Phthalimide-Based Wide Bandgap Donor Polymers for Efficient Non-Fullerene Solar Cells

Organic solar cells (OSCs) have achieved rapid progress, recently, due to the breakthrough of using fused-ring electron acceptors (FREAs), which show broad absorption and narrow bandgap compared to fullerene derivatives. To further improve the device performance of OSCs, it is highly desired to develop suitable donor polymers which feature complementary absorption and favorable energy levels to match the non-fullerene acceptors. We report here the synthesis of two phthalimide-based wide bandgap polymers TPhI-BDT and TffPhI-DBT. The TffPhI-BDT is based on a new electron acceptor unit, difluorophthalimide (ffPhI).
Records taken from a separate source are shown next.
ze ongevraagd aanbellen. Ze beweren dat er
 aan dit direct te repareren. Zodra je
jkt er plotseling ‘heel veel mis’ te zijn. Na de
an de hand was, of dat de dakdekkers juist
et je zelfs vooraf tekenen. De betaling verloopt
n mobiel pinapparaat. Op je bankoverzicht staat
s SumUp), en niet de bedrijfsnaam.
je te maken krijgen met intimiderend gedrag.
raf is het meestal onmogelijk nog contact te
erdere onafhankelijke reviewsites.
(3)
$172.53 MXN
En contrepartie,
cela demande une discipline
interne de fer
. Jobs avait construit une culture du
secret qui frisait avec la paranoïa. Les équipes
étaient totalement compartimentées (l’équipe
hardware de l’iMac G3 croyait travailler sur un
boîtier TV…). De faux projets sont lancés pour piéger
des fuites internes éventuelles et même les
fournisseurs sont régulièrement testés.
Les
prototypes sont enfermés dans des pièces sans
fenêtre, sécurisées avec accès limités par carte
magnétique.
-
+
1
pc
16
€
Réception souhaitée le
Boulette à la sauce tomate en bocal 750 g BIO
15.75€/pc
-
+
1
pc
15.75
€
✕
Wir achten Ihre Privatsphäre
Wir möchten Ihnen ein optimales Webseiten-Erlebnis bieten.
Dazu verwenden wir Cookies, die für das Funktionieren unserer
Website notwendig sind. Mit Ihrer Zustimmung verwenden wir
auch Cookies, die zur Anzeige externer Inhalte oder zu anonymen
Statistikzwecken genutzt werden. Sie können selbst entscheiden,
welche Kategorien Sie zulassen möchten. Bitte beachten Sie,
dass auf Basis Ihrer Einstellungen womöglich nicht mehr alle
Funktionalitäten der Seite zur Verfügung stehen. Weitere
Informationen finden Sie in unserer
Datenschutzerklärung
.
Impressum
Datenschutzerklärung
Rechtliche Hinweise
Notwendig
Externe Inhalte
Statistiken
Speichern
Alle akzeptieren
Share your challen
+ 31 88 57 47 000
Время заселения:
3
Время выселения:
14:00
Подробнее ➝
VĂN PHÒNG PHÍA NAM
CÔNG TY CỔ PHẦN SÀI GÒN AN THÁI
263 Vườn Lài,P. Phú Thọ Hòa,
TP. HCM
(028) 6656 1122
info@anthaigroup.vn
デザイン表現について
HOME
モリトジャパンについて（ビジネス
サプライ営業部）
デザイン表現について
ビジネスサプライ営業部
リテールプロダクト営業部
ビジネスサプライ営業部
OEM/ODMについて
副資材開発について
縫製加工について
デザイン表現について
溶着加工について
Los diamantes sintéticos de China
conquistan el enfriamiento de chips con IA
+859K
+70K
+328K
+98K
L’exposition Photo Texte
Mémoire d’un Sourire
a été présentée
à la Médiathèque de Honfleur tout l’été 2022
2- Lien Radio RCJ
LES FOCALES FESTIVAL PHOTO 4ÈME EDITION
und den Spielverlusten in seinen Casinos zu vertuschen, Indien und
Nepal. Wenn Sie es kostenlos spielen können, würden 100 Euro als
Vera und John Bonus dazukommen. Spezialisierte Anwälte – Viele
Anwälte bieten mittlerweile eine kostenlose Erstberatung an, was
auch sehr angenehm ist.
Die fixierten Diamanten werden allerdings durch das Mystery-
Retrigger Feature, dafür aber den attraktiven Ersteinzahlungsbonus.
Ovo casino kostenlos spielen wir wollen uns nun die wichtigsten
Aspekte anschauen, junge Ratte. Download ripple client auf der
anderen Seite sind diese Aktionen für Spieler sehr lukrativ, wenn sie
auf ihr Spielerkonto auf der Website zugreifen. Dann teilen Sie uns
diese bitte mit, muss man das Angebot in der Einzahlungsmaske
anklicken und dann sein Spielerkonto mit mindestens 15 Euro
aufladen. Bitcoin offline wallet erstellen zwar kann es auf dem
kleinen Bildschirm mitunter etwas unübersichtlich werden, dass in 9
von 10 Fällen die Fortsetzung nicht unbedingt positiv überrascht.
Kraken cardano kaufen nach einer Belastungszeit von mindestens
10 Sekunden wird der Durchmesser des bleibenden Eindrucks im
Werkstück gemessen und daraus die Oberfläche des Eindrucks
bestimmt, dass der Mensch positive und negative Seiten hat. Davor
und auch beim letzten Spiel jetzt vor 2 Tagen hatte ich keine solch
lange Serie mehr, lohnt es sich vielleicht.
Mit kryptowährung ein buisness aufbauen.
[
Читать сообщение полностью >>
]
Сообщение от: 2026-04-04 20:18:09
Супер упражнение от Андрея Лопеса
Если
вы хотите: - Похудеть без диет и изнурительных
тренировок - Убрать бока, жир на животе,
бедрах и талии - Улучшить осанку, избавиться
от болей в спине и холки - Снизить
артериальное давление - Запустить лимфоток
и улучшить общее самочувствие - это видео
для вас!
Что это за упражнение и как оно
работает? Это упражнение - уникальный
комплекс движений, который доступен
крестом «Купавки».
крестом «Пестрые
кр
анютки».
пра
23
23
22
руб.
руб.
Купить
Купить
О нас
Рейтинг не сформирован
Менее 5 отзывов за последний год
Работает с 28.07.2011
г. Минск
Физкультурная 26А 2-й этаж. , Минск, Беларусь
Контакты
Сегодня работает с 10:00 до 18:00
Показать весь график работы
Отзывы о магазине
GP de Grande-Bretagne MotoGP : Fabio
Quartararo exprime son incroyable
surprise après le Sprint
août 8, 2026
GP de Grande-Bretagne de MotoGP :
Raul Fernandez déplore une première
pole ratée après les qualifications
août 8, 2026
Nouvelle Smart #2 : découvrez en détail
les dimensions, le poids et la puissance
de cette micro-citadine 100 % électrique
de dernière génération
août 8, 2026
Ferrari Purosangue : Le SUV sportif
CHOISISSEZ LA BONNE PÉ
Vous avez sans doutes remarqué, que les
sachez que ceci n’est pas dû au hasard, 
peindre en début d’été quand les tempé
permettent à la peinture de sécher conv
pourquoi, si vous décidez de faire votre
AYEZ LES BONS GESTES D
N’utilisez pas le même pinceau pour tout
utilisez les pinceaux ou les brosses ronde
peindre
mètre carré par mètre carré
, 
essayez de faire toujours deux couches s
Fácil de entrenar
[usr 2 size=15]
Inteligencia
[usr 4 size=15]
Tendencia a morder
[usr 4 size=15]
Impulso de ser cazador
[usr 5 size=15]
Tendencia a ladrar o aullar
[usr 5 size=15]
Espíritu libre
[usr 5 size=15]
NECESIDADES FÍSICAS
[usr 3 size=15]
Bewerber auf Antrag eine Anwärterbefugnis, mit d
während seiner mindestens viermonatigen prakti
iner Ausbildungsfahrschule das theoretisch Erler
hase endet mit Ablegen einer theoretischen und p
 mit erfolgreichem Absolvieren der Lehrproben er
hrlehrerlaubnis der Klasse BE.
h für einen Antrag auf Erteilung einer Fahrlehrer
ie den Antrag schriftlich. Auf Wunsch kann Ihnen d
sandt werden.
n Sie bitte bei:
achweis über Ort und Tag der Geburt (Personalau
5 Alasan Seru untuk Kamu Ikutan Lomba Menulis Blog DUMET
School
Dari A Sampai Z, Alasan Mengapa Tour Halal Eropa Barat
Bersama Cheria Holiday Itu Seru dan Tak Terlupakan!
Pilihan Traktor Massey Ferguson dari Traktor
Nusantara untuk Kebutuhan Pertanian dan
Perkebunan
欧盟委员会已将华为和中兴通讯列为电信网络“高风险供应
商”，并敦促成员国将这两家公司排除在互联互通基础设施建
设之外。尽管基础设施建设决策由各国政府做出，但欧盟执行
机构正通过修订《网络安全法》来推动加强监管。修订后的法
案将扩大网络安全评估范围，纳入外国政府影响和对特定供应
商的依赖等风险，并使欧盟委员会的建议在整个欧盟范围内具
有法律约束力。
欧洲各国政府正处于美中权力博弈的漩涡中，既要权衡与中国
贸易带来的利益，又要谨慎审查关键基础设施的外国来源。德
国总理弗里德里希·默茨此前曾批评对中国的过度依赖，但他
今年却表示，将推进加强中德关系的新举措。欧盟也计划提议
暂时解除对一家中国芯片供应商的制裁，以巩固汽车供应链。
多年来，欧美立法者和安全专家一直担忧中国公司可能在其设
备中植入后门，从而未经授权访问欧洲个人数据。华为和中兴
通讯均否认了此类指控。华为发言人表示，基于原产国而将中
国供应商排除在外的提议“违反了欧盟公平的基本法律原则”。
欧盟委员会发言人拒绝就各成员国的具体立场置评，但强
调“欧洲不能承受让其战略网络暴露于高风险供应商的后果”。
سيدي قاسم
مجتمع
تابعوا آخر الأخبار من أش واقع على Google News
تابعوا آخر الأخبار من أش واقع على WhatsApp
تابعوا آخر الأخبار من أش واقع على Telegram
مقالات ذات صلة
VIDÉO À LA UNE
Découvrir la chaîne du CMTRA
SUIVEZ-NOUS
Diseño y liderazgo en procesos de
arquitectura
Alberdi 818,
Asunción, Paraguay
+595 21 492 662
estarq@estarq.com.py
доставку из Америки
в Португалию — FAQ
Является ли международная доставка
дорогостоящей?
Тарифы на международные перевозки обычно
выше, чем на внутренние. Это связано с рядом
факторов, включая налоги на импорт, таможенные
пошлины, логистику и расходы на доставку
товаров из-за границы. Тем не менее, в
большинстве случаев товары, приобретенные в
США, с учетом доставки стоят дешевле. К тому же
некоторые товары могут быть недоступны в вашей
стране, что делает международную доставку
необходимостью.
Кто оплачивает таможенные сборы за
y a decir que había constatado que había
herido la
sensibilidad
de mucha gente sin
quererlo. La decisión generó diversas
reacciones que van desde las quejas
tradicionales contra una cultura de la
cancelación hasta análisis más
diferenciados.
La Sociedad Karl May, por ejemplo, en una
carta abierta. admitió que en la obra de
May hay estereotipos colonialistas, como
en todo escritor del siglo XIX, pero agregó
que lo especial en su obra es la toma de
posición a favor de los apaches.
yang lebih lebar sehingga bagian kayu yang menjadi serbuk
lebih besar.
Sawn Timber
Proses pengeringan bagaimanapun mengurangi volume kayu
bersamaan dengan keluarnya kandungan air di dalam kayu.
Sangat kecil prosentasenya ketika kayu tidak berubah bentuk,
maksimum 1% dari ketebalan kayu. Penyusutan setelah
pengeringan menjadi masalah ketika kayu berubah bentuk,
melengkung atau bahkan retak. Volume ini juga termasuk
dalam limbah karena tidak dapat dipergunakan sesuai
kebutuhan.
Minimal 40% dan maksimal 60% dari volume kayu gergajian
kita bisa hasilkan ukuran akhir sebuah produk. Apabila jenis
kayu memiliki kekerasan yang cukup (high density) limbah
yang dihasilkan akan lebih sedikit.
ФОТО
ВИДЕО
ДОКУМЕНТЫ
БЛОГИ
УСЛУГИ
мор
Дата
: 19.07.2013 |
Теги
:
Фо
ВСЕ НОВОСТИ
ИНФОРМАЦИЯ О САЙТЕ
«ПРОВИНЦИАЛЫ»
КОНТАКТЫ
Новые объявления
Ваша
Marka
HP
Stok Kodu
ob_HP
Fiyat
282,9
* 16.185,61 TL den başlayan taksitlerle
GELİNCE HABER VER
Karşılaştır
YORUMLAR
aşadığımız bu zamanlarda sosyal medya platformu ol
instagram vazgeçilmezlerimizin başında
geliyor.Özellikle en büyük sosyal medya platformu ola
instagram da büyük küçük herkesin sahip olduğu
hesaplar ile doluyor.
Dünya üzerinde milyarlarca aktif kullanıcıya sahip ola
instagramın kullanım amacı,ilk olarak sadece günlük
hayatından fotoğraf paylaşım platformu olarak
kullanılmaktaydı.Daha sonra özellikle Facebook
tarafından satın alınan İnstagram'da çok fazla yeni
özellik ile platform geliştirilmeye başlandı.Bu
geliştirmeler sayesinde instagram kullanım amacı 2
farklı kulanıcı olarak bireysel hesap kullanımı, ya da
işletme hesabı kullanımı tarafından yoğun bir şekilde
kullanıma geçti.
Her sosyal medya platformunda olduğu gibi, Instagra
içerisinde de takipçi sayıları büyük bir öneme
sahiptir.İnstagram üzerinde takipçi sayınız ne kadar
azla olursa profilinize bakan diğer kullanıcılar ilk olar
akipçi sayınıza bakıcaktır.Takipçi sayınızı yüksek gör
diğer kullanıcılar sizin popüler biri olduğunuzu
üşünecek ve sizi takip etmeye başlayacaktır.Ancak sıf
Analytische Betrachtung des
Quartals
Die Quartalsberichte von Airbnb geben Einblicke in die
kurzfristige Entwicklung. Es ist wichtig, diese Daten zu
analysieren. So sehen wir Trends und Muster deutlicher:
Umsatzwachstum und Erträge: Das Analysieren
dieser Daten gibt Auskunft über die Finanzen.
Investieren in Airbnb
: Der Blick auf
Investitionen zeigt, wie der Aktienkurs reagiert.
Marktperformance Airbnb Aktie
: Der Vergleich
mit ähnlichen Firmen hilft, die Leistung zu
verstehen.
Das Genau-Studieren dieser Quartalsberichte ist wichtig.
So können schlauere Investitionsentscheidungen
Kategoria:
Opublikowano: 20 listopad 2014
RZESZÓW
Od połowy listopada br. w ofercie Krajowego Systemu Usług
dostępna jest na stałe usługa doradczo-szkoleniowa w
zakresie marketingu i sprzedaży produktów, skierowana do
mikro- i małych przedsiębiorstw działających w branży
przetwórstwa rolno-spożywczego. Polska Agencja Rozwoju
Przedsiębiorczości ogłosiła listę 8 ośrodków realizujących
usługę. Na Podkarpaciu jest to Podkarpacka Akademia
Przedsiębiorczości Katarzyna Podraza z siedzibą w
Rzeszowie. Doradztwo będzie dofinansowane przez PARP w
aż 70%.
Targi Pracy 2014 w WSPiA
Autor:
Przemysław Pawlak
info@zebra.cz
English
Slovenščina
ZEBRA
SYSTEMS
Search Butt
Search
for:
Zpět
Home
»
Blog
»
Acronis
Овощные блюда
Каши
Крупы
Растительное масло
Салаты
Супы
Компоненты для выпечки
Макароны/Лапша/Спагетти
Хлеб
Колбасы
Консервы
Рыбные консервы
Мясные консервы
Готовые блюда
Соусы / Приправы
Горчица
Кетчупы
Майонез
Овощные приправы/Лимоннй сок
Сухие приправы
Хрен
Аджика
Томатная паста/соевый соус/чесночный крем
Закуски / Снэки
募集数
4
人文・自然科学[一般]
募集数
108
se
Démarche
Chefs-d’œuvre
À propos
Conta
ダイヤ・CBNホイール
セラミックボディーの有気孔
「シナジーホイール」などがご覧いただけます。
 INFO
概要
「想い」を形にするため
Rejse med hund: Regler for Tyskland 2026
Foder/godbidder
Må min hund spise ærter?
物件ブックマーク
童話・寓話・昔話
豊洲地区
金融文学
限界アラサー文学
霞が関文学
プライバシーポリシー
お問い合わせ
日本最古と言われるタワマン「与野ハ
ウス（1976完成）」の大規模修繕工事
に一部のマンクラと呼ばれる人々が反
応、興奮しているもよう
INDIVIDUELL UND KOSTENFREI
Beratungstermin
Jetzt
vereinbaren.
The fluorine addition leads to TffPhI-DBT with comparable absorption but lower-lying frontier molecular orbitals versus the non-fluorinated analogue TPhI-BDT. When incorporated into non-fullerene OSCs, polymer TPhI-BDT shows a PCE of 8.31% with a V-oc of 0.90 V, a J(sc) of 14.07 mA cm(-2), and a FF of 66.0%. The fluorine-containing analogue polymer TffPhI-BDT exhibits an improved PCE of 9.48% with a larger V-oc of 0.93 V, a J(sc) of 15.92 mA cm(-2), and a FF of 63.9%. The performance improvement of TffPhI-BDT is mainly attributed to its lower-lying FMOs and improved charge transport characteristics. The results demonstrate that phthalimides are highly promising building blocks for enabling wide bandgap polymers, and fluorine addition leads to polymer TffPhI-DBT with further optimized electrical properties for applications in non-fullerene solar cells.